DNA synthesis in the particulate fraction is limited to the long patch BER range. (A) Design of repair template. Two uracil-containing sequence-bias 110 nt oligonucleotides were designed to evaluate different DNA repair mechanisms in the mitochondrion, end-labelled and annealed to their complementary standard oligomer. Uracils were incorporated at positions 32 and 63 as indicated.
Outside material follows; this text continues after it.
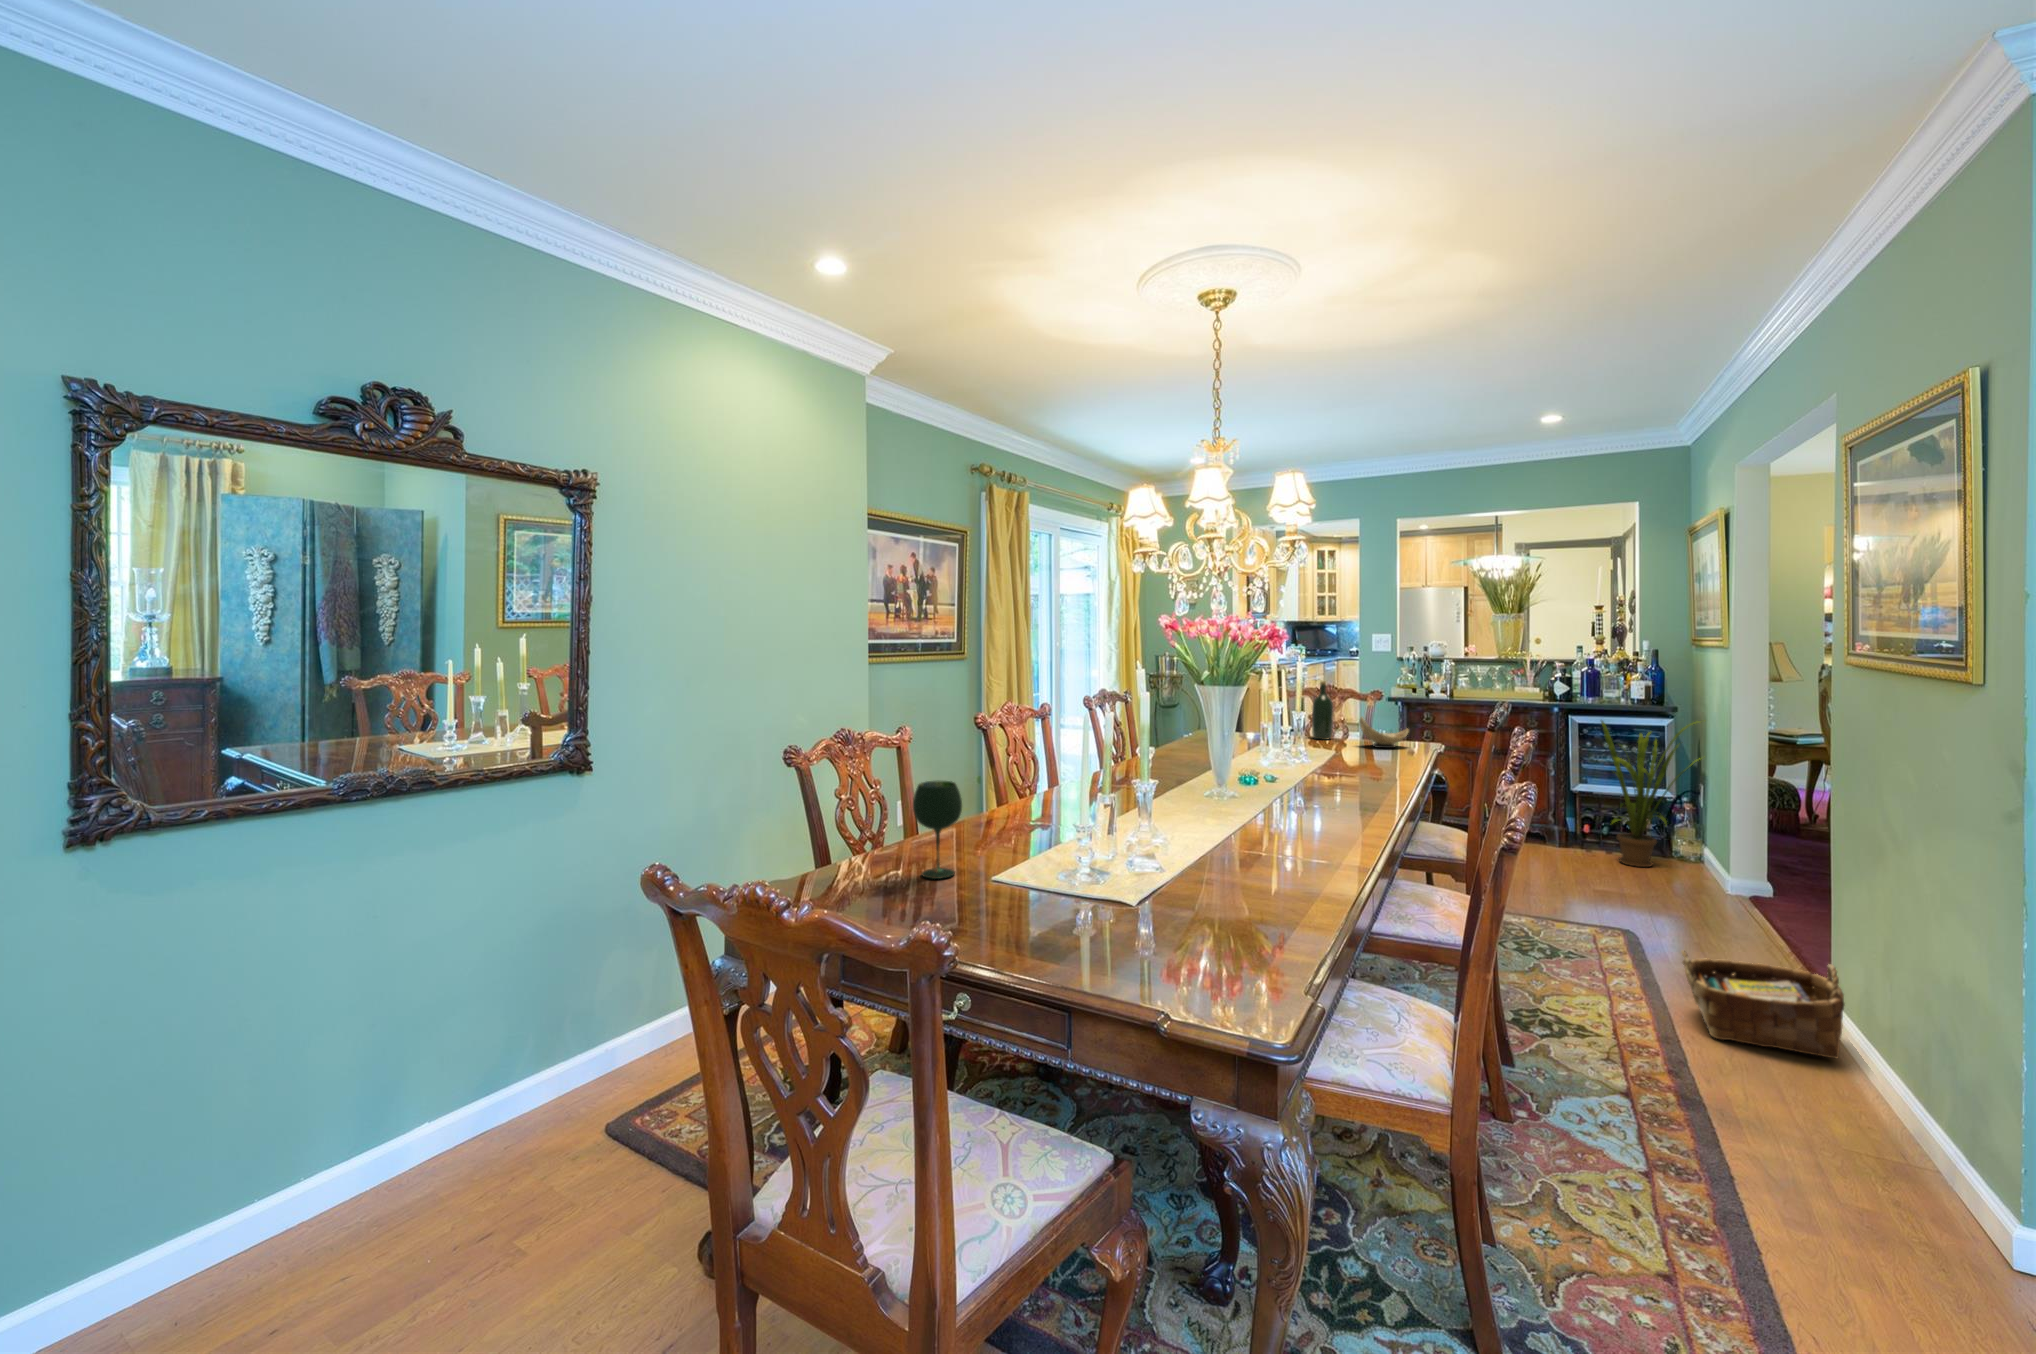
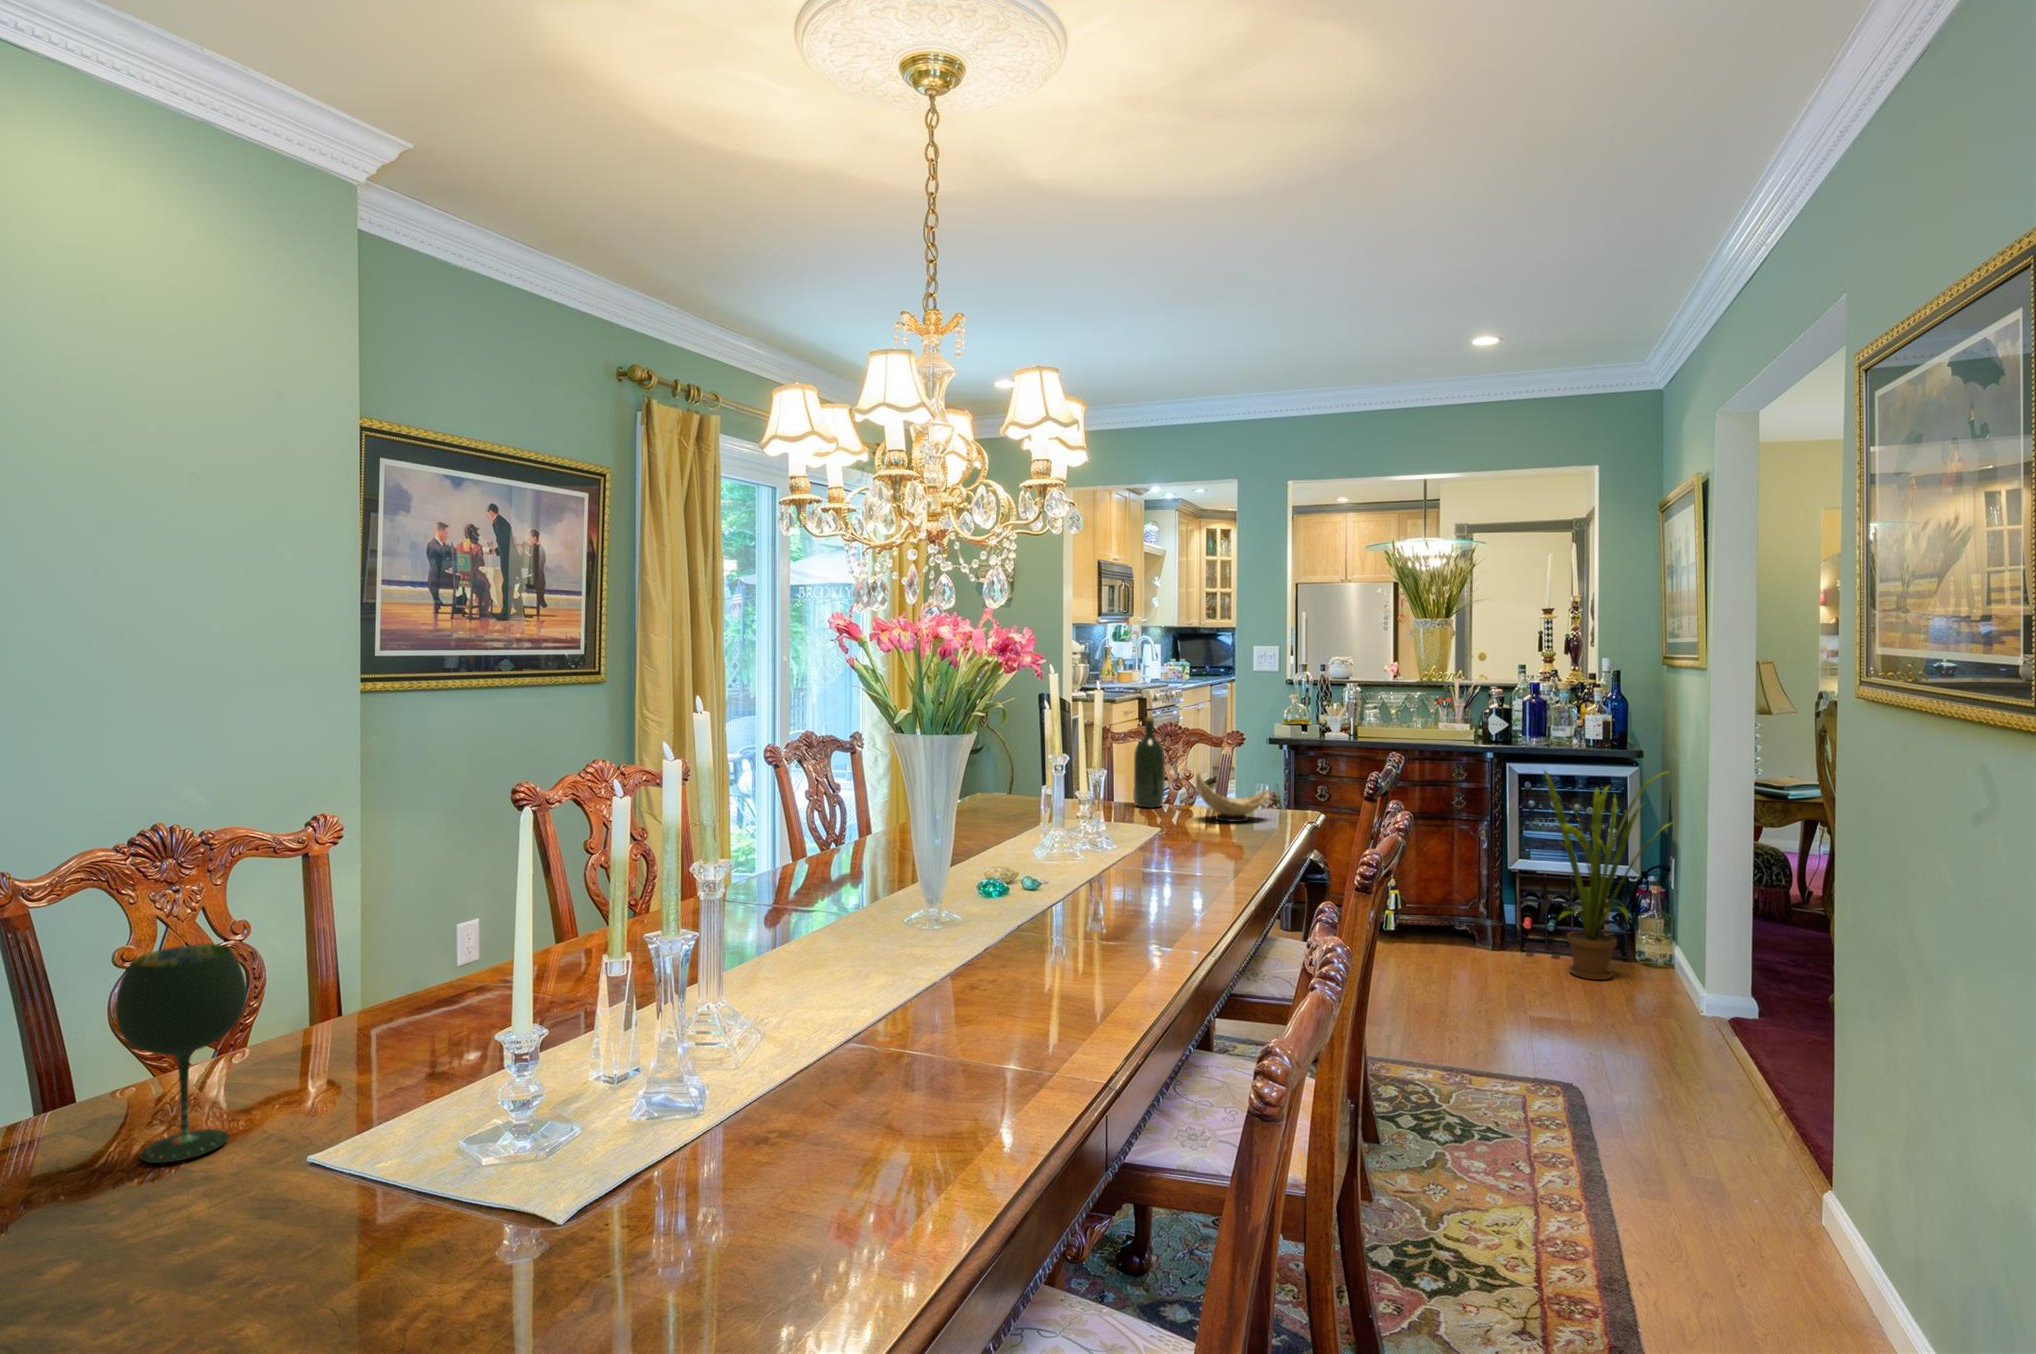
woven basket: present [1681,951,1845,1058] -> none [1630,1133,1846,1299]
To assess the mode of DNA repair, cytosines were added distal to the uracils and well beyond the 6–8 nt long patch region (U/A nick), or specifically within the long patch (U/A rep). (B) BER occurs at the mitochondrial membrane. Isolated mitochondria were preloaded with the indicated radionucleotide before 45 min incubation in RB with either U/Arep or U/Anick and sub-fractionation as described in ‘Materials and Methods’ section. DNA was extracted post-import and subjected to native gel electrophoresis prior to autoradiography. Images are accurate representations from one of three independent repeats. (C) Schematic representation to describe the modes of DNA repair observed. In (i) uracil is removed from the template. In (ii) enzymes coordinate uracil removal and nucleotides incorporation into a patch spanning six residues with the excision of the ‘flapping structure’, consistent with lpBER as seen only with U/Arep and only in the particulate fraction. In (iii) generic nick-directed DNA synthesis occurs on the oligomer, with cytosine replaced throughout the template, as seen with the U/Anick template.